Vivre ensemble

ÉDITORIAL / Moins de deux semaines après l'attentat dans une mosquée de Québec, les élus de l'Assemblée nationale semblent s'enliser à nouveau dans le débat sur les «accommodements» religieux et la laïcité de l'État.
On ne peut nier l'importance de ces questions.
Mais, en raison du climat social actuel, un mélange d'incrédulité et de peur devant cet acte insensé, les élus ont plus que jamais la responsabilité de s'entendre pour établir les règles du «vivre ensemble» et éviter le flou qui engendre l'incompréhension et les tensions.
À cet égard, près de 9 ans après le rapport Bouchard-Taylor, qui recommandait d'interdire le port de signes religieux aux employés de l'État en position d' autorité et qui est considéré comme une base consensuelle par une majorité de Québécois et les partis d'opposition, il est sidérant que le Québec n'ait toujours pas de balises en cette matière.
Le projet de loi 62 sur la neutralité religieuse, présenté l'automne dernier, n'a rien réglé sinon que d'affirmer que les services doivent se donner et se recevoir à visage découvert et que les employés des organismes publics doivent faire preuve de neutralité religieuse dans l'exercice de leurs fonctions.
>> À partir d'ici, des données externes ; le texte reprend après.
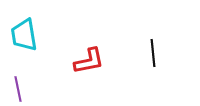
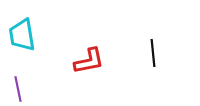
cyan trapezoid: moved 2 px left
Un minimum.
Le premier ministre Philippe Couillard a raison de dire que le débat sur la laïcité dans les services publics ne doit pas interférer avec l'attentat du 29 janvier, qui a fait six morts, un acte xénophobe d'une violence extrême, et que c'est là le véritable enjeu.
Mais alors que débute l'examen du projet de loi 62, pourquoi ne pas rechercher une solution de compromis afin de régler la question des «accommodements» une bonne fois pour toutes et que l'on puisse passer à l'essentiel?
Le refus de bouger de M. Couillard traduit-il un manque de courage ou une forme de clientélisme politique?
Si l'horrible tuerie du 29 janvier, qui a fait six morts, a révélé un inquiétant phénomène de xénophobie au Québec, elle a aussi rappelé la réalité d'une population immigrante désireuse de faire sa place et de se sentir mieux acceptée.
Le Québec a plus que jamais besoin d'un plan d'action pour améliorer le climat social, combattre l'intolérance et mieux intégrer les immigrants.
Cela doit passer par un dialogue interculturel et un meilleur accès à l'emploi pour les nouveaux arrivants et ceux qui sont ici depuis un bon moment.
Au-delà des belles intentions, qu'attend le gouvernement Couillard pour enfin régler le problème de la reconnaissance des diplômes et des compétences des immigrants?
Qu'il s'agisse de s'attaquer aux préjugés chez certains employeurs ou d'offrir des formations d'appoint, les initiatives mises de l'avant au cours des dernières années sont visiblement insuffisantes: les statistiques démontrent noir sur blanc que le taux de chômage chez les immigrants au Québec est de près du double de celui de la population native, voire davantage!
Stigmatiser et marginaliser les personnes issues de l'immigration ne peut qu'attiser les tensions sociales.
Un lieu d'échange s'impose pour permettre aux uns et aux autres d'exprimer leurs peurs et leurs frustrations.
Critiquer certains aspects de l'islam n'est pas de l'islamophobie et dénoncer le manque d'ouverture des Québécois n'est pas anti-québécois.
Établir des balises claires en ce qui a trait à la laïcité de l'État, aux valeurs communes comme la liberté d'expression, dont la religion, et à l'égalité homme femme est essentiel.
Mais il faut accentuer d'urgence les efforts d'intégration et d'accès à l'emploi pour ceux et celles qui veulent vivre ici. C'est la clé.
L'éducation, l'égalité des chances en emploi et le respect des droits et libertés sont les meilleurs outils d'intégration et de participation citoyenne. Et, on peut rêver, de bonheur collectif.